Moved from GitHub dgraph/4920
Posted by marvin-hansen:
Experience Report
A buddy asked me about a quick & simple way to setup a DB that can be integrated into an online system. So I suggested Dgraph. Setup easy, GraphQL schema easy, data import didn’t worked out.
What you wanted to do
I wanted to load a ~15 GB data sample from a ~200 GB data set, all in CSV format.
Because Dgraph doesn’t support CSV, the first attempt was to convert CSV into RDF.
Converting ~15GB into RDF, well, good luck. We got plenty out of memory errors with various tools.
Next best, convert to JSON mutation, so let’s do some Python scripting. Had to split the sample file into disjoint files to make it manageable…
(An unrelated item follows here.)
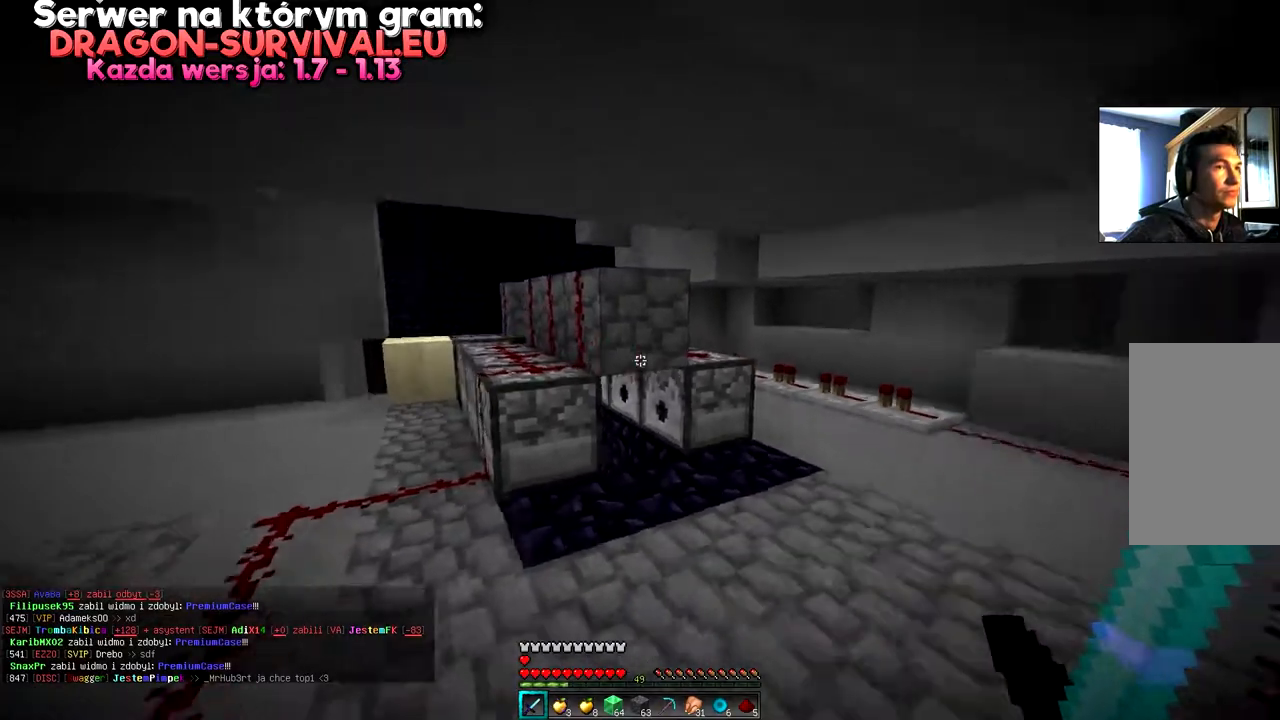
{"keys": [], "mouse": [], "events": [[33, "a", "up"], [150, "s", "up"], [317, "a", "down"], [484, "a", "up"]]}
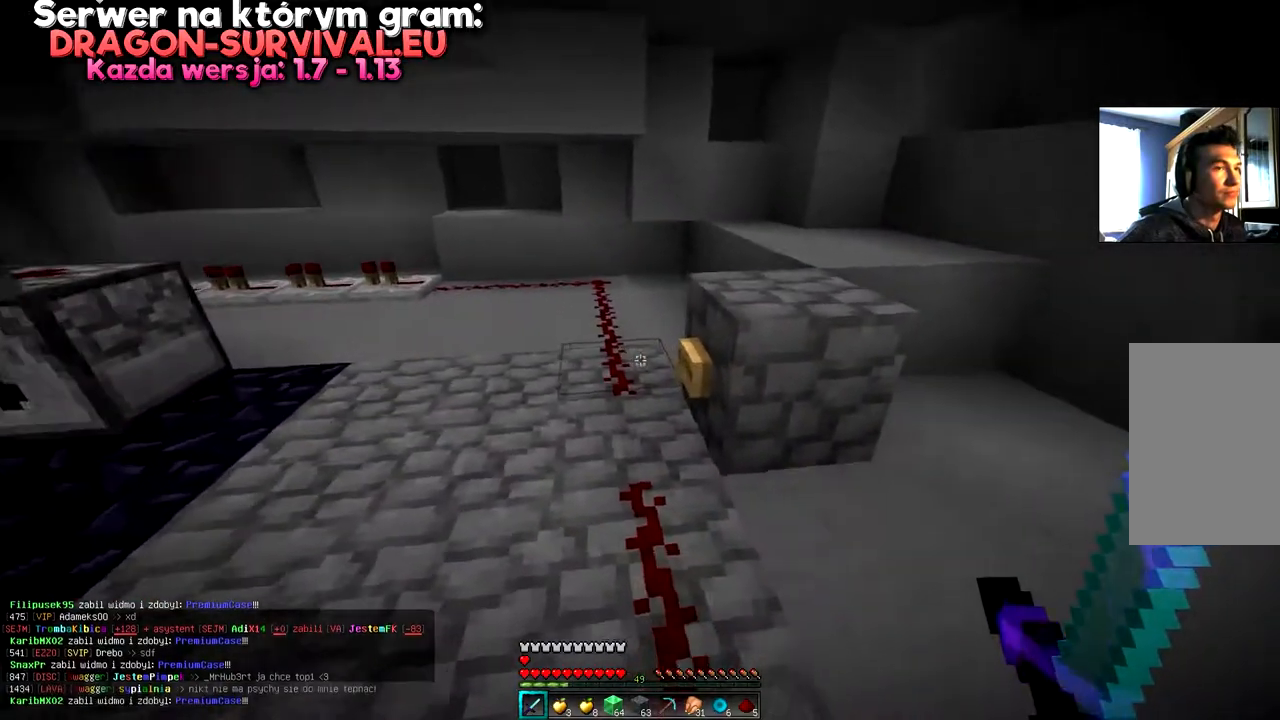
{"keys": [], "mouse": [], "events": [[217, "mouse_right", "down"], [351, "mouse_right", "up"]]}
https://docs.dgraph.io/mutations/#json-mutation-format
What you actually did
We selected a different DB because converting data simply took way too long, and quite frankly doesn’t scale so well to >100 GB. Nobody has time to script every damn data import from standard file format supported virtually everywhere.
Please support the existing standards out there to make everyone’s life better.
Why that wasn’t great, with examples
It’s self-evident.
What would be a truly great solution?
Support import from CSV files…
A simple command-line would be great.
Truly great would be a simple UI console that can import, export, and query data. For example, Heidi does just that. Nothing fancy, just import, export, query.